When you move abroad no one warns you:
You will get homesick
You will miss birthdays, weddings and funerals
You will lose friends
You will have less in common with people back home
You will feel like an outsider
All your insecurities surface
It won't meet your expectations
It is painful.
I will say, I am better for it. This experience has taught me what it is like to be an outsider, which is something you can never really feel if you don’t stray far from home. Being on the outside is hard, and I'd been used to being on the inside. Honestly, I've always been popular and people have tried breaking into my circles. I haven't always been open to accepting new people.
I am sure now, I am more likely to take strangers and newbies under my wing. Those few people that have opened their hearts and homes to me here have really helped.

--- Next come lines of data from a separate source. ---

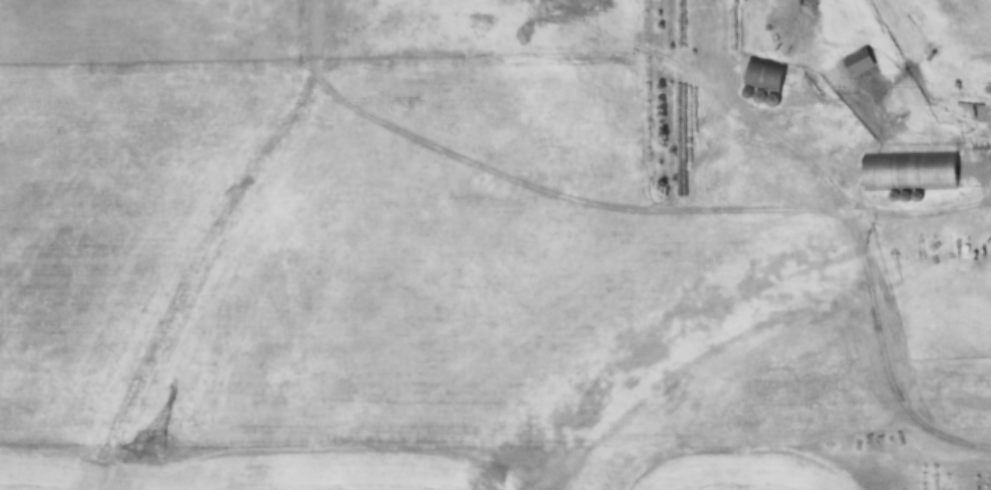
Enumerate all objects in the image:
building: (860, 63)
building: (766, 76)
building: (929, 172)
building: (636, 183)
road: (209, 243)
power tower: (155, 447)

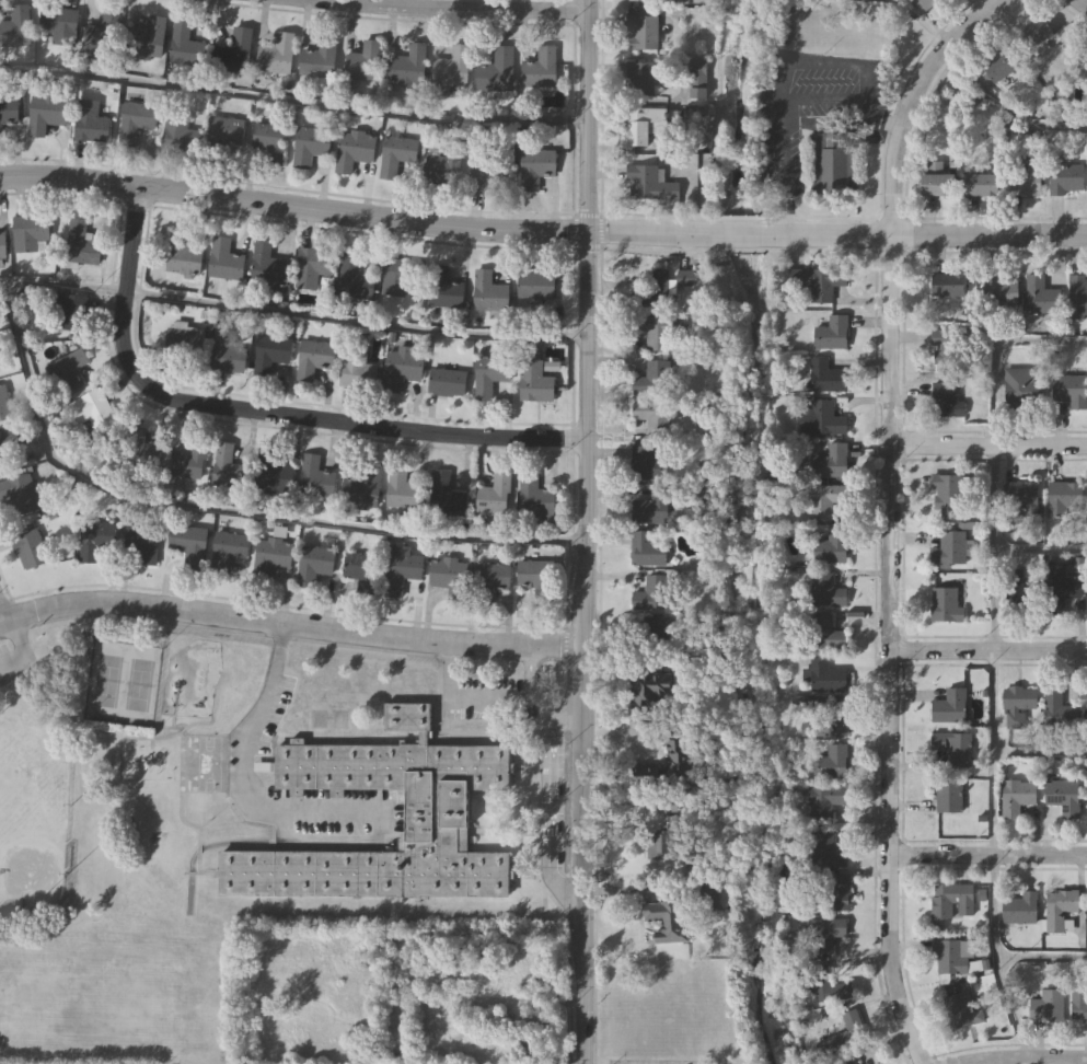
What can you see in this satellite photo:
building: (638, 0)
road: (1085, 0)
building: (921, 4)
road: (443, 7)
building: (59, 24)
building: (15, 25)
building: (103, 32)
building: (641, 32)
building: (1033, 33)
building: (149, 37)
building: (184, 44)
building: (234, 50)
building: (276, 53)
building: (318, 57)
building: (362, 60)
road: (822, 63)
building: (999, 64)
building: (407, 65)
building: (452, 66)
building: (540, 68)
building: (496, 70)
building: (1084, 72)
building: (638, 79)
road: (823, 101)
road: (292, 104)
road: (1005, 108)
building: (8, 109)
building: (45, 111)
road: (875, 119)
building: (90, 120)
building: (136, 120)
building: (642, 125)
building: (224, 129)
building: (180, 134)
building: (268, 141)
building: (309, 144)
building: (353, 149)
building: (396, 153)
building: (444, 161)
building: (834, 161)
building: (535, 166)
road: (781, 167)
building: (488, 174)
building: (1066, 178)
building: (1026, 179)
building: (937, 183)
building: (648, 184)
building: (980, 184)
road: (542, 230)
building: (28, 231)
building: (2, 244)
building: (81, 244)
building: (182, 253)
building: (224, 259)
building: (312, 266)
building: (269, 268)
building: (400, 275)
building: (353, 278)
building: (685, 279)
building: (818, 283)
building: (534, 284)
building: (442, 286)
building: (951, 286)
building: (652, 289)
building: (488, 290)
building: (1001, 291)
building: (1079, 295)
building: (1041, 297)
building: (62, 311)
road: (291, 314)
building: (659, 331)
building: (832, 334)
building: (183, 337)
building: (945, 347)
building: (226, 350)
building: (270, 351)
building: (313, 356)
building: (401, 365)
building: (68, 368)
building: (356, 368)
building: (488, 373)
building: (533, 374)
building: (827, 377)
building: (446, 380)
building: (653, 380)
building: (1019, 386)
building: (1071, 390)
building: (945, 400)
building: (4, 403)
building: (92, 407)
road: (260, 410)
building: (655, 418)
building: (820, 419)
building: (8, 444)
road: (989, 446)
building: (131, 449)
building: (187, 461)
building: (830, 461)
building: (645, 464)
building: (228, 467)
building: (273, 474)
building: (315, 475)
building: (364, 482)
building: (399, 487)
building: (948, 490)
building: (18, 492)
building: (493, 493)
building: (445, 494)
building: (534, 496)
building: (1065, 497)
building: (1020, 498)
road: (992, 500)
building: (825, 501)
building: (651, 508)
road: (223, 510)
road: (890, 514)
road: (584, 532)
building: (93, 537)
building: (188, 543)
building: (230, 543)
building: (143, 545)
building: (831, 545)
building: (28, 547)
road: (1039, 549)
building: (647, 550)
building: (950, 550)
building: (273, 551)
building: (313, 562)
building: (356, 565)
building: (400, 570)
building: (447, 571)
building: (534, 575)
building: (489, 578)
building: (1060, 588)
building: (827, 592)
building: (650, 594)
building: (1019, 595)
building: (945, 606)
road: (2, 613)
road: (289, 624)
building: (826, 634)
road: (987, 646)
parking lot: (16, 658)
road: (446, 671)
road: (530, 673)
building: (825, 676)
park: (107, 680)
park: (140, 685)
building: (648, 696)
road: (486, 700)
building: (949, 706)
building: (1017, 706)
building: (1086, 706)
building: (1058, 709)
building: (953, 747)
road: (1040, 752)
building: (680, 759)
building: (831, 762)
road: (244, 778)
building: (1019, 793)
building: (946, 795)
building: (1063, 797)
building: (824, 802)
road: (549, 809)
building: (434, 812)
building: (665, 833)
building: (825, 851)
road: (988, 853)
park: (90, 871)
building: (828, 894)
building: (709, 897)
building: (949, 898)
building: (1020, 909)
building: (1060, 909)
road: (992, 910)
building: (666, 917)
building: (825, 933)
building: (949, 957)
road: (1041, 957)
building: (395, 966)
building: (518, 978)
building: (830, 986)
building: (471, 997)
building: (1078, 1000)
building: (1050, 1005)
building: (962, 1009)
building: (847, 1031)
road: (1036, 1059)
building: (851, 1062)

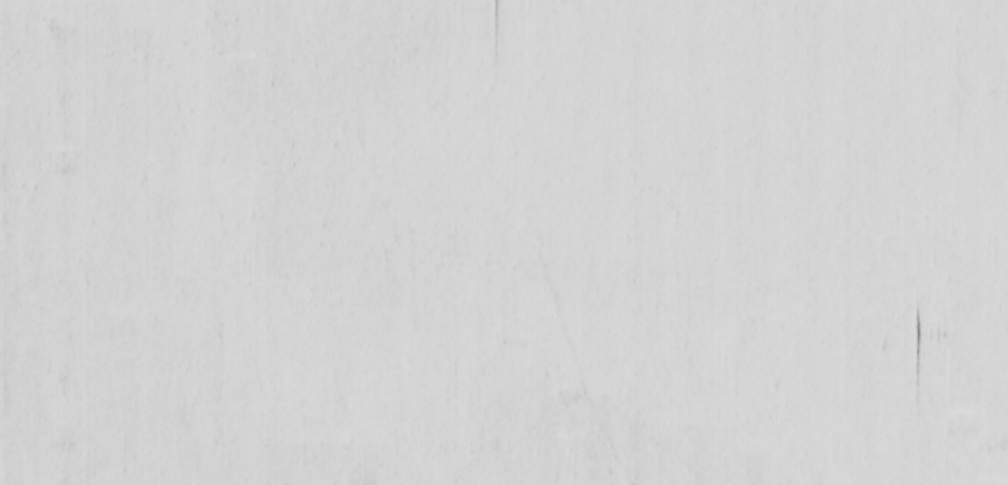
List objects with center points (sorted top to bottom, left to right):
crop: (504, 242)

Thank God for them. If there are international people among you or someone who is new-- be sympathetic to them, please, for me. Invite them into your homes.
I feel like I am finally settling in, the emotional rollercoaster has morphed into a bumpy road. Some days are really high and others, really low. But this is what life is all about. A bit sadistic, but maybe subconsciously I was seeking pain when I agreed to this, to know true happiness.

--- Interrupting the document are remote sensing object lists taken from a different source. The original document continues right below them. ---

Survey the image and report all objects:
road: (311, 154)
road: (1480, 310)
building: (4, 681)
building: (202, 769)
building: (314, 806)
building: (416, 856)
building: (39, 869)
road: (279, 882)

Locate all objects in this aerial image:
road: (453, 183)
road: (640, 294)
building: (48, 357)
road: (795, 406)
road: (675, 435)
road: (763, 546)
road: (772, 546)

Thank you to Rasmus, my family, his family and my close friends for continuing to be my shining beacon at the end of the tunnel. We only have a few more months left in Denmark, and I am actually feeling optimistic. I am enjoying biking everyday, I am getting used to the language, the grocery store, the people, and I am trying to be present every day and be thankful for this experience.
Life is hard. No matter what path you choose. Being in your 20s is hard. I may have very well felt similar emotions had we stayed in the USA; I’ll never know. But life after high school and college becomes totally uncertain. Like PhD Meg Jay puts it,
“It’s like taking off in a plane from LA, and with a slight directional change you could end up in New York City or Orlando.”
Every small turn you take in your 20s really shifts your future, and truly at any age you may find those Ys in the road. (Read my post on your 20s here)
From my experience, choose the path that seems the hardest. If you think back to the things that were the most rewarding in your life, likely, they also were accompanied by adversity. I promise, it sucks, but you are going to love it.